Мусин развернул листок и увидел знакомый с детства косой почерк. Написано было следующее. «Сёма! Пацан офигительный! (слово было более экспрессивное, так как друг Валера в выражениях никогда не стеснялся). Отвечаю. Возьми его к себе, не пожалеешь! Готовый хирург! Как вы там? Привет Сулико (так он с детства называл Суламифь, жену Мусина). Мой телефон в любое время суток…» Далее шел длинный и странный набор цифр, словно звонить полковнику Сергееву следовало как минимум на Марс и в конце приписка: «Как только получишь эту записку, сразу же позвони». А далее уж совсем несусветное, хотя для профессора Мусина совершенно обычное: «Целую крепко, ваша Репка».

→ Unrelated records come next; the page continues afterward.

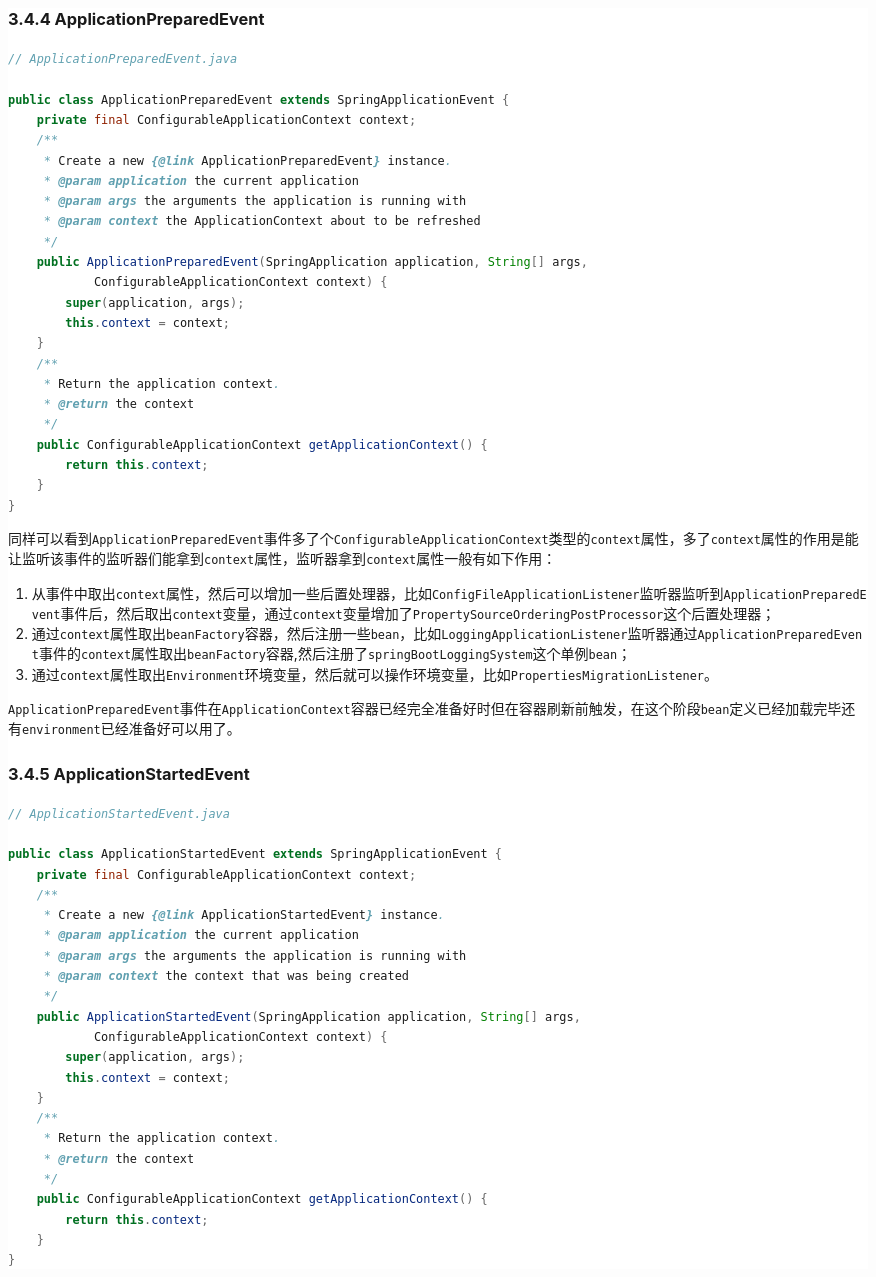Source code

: ### 3.4.4 ApplicationPreparedEvent

```java
// ApplicationPreparedEvent.java

public class ApplicationPreparedEvent extends SpringApplicationEvent {
	private final ConfigurableApplicationContext context;
	/**
	 * Create a new {@link ApplicationPreparedEvent} instance.
	 * @param application the current application
	 * @param args the arguments the application is running with
	 * @param context the ApplicationContext about to be refreshed
	 */
	public ApplicationPreparedEvent(SpringApplication application, String[] args,
			ConfigurableApplicationContext context) {
		super(application, args);
		this.context = context;
	}
	/**
	 * Return the application context.
	 * @return the context
	 */
	public ConfigurableApplicationContext getApplicationContext() {
		return this.context;
	}
}
```
同样可以看到`ApplicationPreparedEvent`事件多了个`ConfigurableApplicationContext`类型的`context`属性，多了`context`属性的作用是能让监听该事件的监听器们能拿到`context`属性，监听器拿到`context`属性一般有如下作用：
1. 从事件中取出`context`属性，然后可以增加一些后置处理器，比如`ConfigFileApplicationListener`监听器监听到`ApplicationPreparedEvent`事件后，然后取出`context`变量，通过`context`变量增加了`PropertySourceOrderingPostProcessor`这个后置处理器；
2. 通过`context`属性取出`beanFactory`容器，然后注册一些`bean`，比如`LoggingApplicationListener`监听器通过`ApplicationPreparedEvent`事件的`context`属性取出`beanFactory`容器,然后注册了`springBootLoggingSystem`这个单例`bean`；
3. 通过`context`属性取出`Environment`环境变量，然后就可以操作环境变量，比如`PropertiesMigrationListener`。

`ApplicationPreparedEvent`事件在`ApplicationContext`容器已经完全准备好时但在容器刷新前触发，在这个阶段`bean`定义已经加载完毕还有`environment`已经准备好可以用了。
### 3.4.5 ApplicationStartedEvent
```java
// ApplicationStartedEvent.java

public class ApplicationStartedEvent extends SpringApplicationEvent {
	private final ConfigurableApplicationContext context;
	/**
	 * Create a new {@link ApplicationStartedEvent} instance.
	 * @param application the current application
	 * @param args the arguments the application is running with
	 * @param context the context that was being created
	 */
	public ApplicationStartedEvent(SpringApplication application, String[] args,
			ConfigurableApplicationContext context) {
		super(application, args);
		this.context = context;
	}
	/**
	 * Return the application context.
	 * @return the context
	 */
	public ConfigurableApplicationContext getApplicationContext() {
		return this.context;
	}
}
```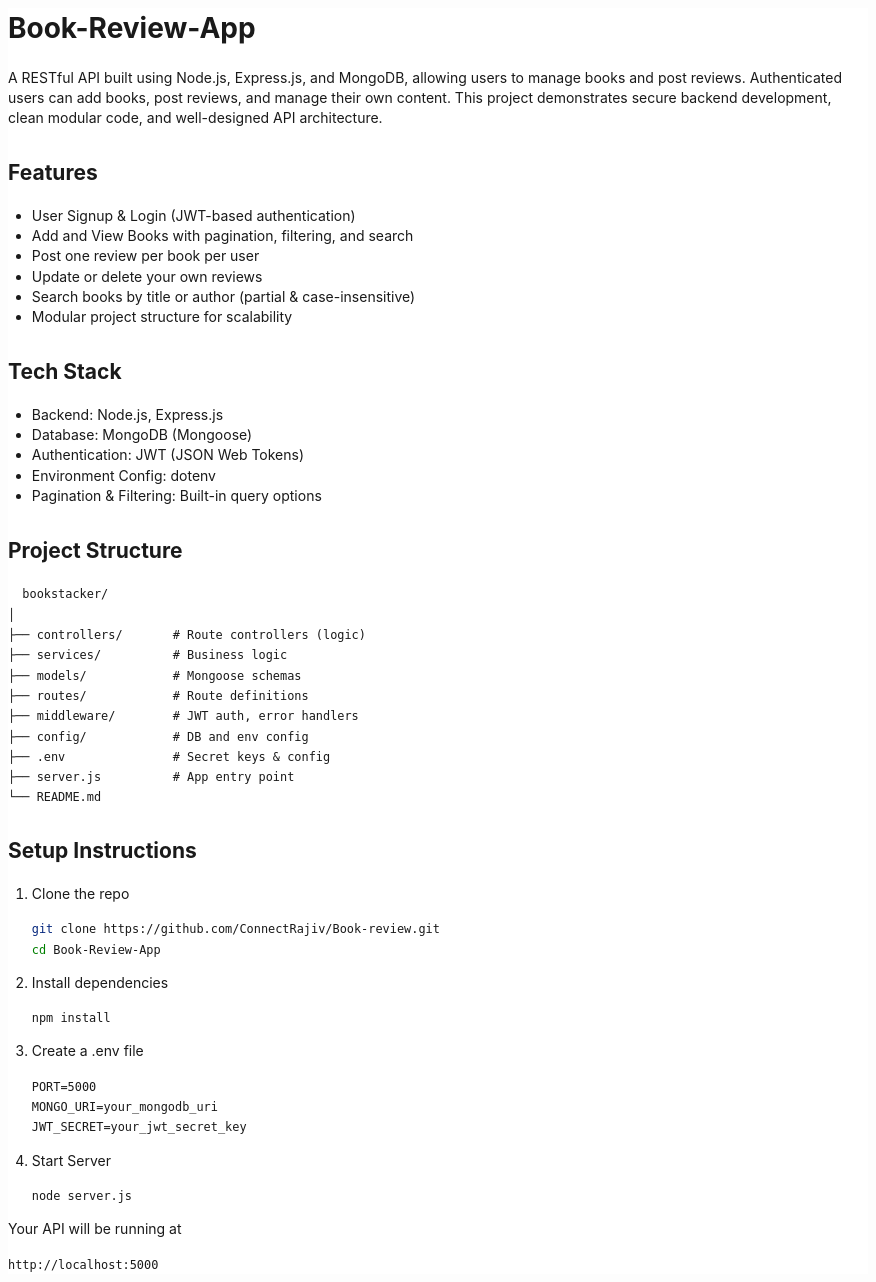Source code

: # Book-Review-App
A RESTful API built using Node.js, Express.js, and MongoDB, allowing users to manage books and post reviews. Authenticated users can add books, post reviews, and manage their own content. This project demonstrates secure backend development, clean modular code, and well-designed API architecture.

## Features
- User Signup & Login (JWT-based authentication)
- Add and View Books with pagination, filtering, and search
- Post one review per book per user
- Update or delete your own reviews
- Search books by title or author (partial & case-insensitive)
- Modular project structure for scalability

## Tech Stack
- Backend: Node.js, Express.js
- Database: MongoDB (Mongoose)
- Authentication: JWT (JSON Web Tokens)
- Environment Config: dotenv
- Pagination & Filtering: Built-in query options

##  Project Structure
```
  bookstacker/
│
├── controllers/       # Route controllers (logic)
├── services/          # Business logic
├── models/            # Mongoose schemas
├── routes/            # Route definitions
├── middleware/        # JWT auth, error handlers
├── config/            # DB and env config
├── .env               # Secret keys & config
├── server.js          # App entry point
└── README.md

```
## Setup Instructions
1. Clone the repo
   ```bash
   git clone https://github.com/ConnectRajiv/Book-review.git
   cd Book-Review-App
   ```
2. Install dependencies
   ```bash
   npm install
   ```
4. Create a .env file
   ```.env
   PORT=5000
   MONGO_URI=your_mongodb_uri
   JWT_SECRET=your_jwt_secret_key
   
   ```
5. Start Server
   ```bash
   node server.js
   ```
  Your API will be running at
  ```bash
  http://localhost:5000
  ```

Профессор Мусин зашел в приемную ректора, приветливо кивнул пожилой секретарше и спросил:

– У себя?

– У себя, у себя, заходи, Семён Маркович!

Мусин потянул тяжелую дверь и оказался в кабинете:

– Лёва, привет!

– Сёмушка! – обрадовался ректор, бывший мусинский одногруппник. – Ты уже вышел из отпуска?

– Пока нет, Лёва, пока нет. Но я к тебе по делу.

Рассказав институтскому товарищу историю отчисленного мальчишки, Семён Маркович завершил свою речь словами:

– Лёва, надо восстанавливать этого студента! Такие парни на дороге не валяются! Валерка пишет, готовый хирург. Да вот она, записка-то Валеркина, на, почитай.

Лев Самуилович нацепил очки, тряхнул развернутый Мусиным листок и, начав читать, крякнул:

– Ну Сергеев в своем репертуаре!

– Лёва, репертуар – это одно, а пацана надо на пятый курс принимать. И вообще, Лёв, она что, до пенсии планирует над студентами измываться, эта б… старая, а?

– Ну, а что я ей скажу? Как ты себе это представляешь, Сёма? «Не спите со студентами, Инесса Петровна», так, что ли?

– Лёва, слова всегда можно подобрать! Ну, это же ни в какие ворота!

– Ни в какие, Сёма, это верно, – уныло согласился ректор.

– Ладно, Лёва, это лирика. Пусть у него Ведешкин примет аллергологию эту, ты ж не против? А, Лёвушка? И приказик сразу на зачисление, да?

Уловка хитреца Мусина удалась как нельзя лучше: Инесса Петровна Шибасова давно была для ректора бельмом на глазу. Однако будучи человеком деликатным и мягкотелым, Лев Самуилович и в кошмарном сне не мог себе представить, каким образом составить с ней разговор на столь интимную тему. В ситуации, сложившейся со студентом Корольковым, он готов был сам принять у него эту проклятую аллергологию («На кой черт она хирургу-то нужна?» – подумал заодно ректор), лишь бы Семён отстал от него.

– Конечно, Сёма, раз ты считаешь, что…

– Лёва, да. Я считаю, что, – твердо произнес Мусин.

– Полина Иванна, – позвал в селектор Лев Самуилович. – Приказик надо.

– Слушаю, Лев Самуилович, – появилась с блокнотом в руках секретарша.

– На зачисление, значится, н-да… Как там бишь его, Сёма?

– Корольков Александр Леонидович, – ответил Мусин.

– Та-а-а-к… Записала. А на какой курс, Лев Самуилович? Мы же его вроде на четвертый курс восстанавливаем, если мне память не изменяет?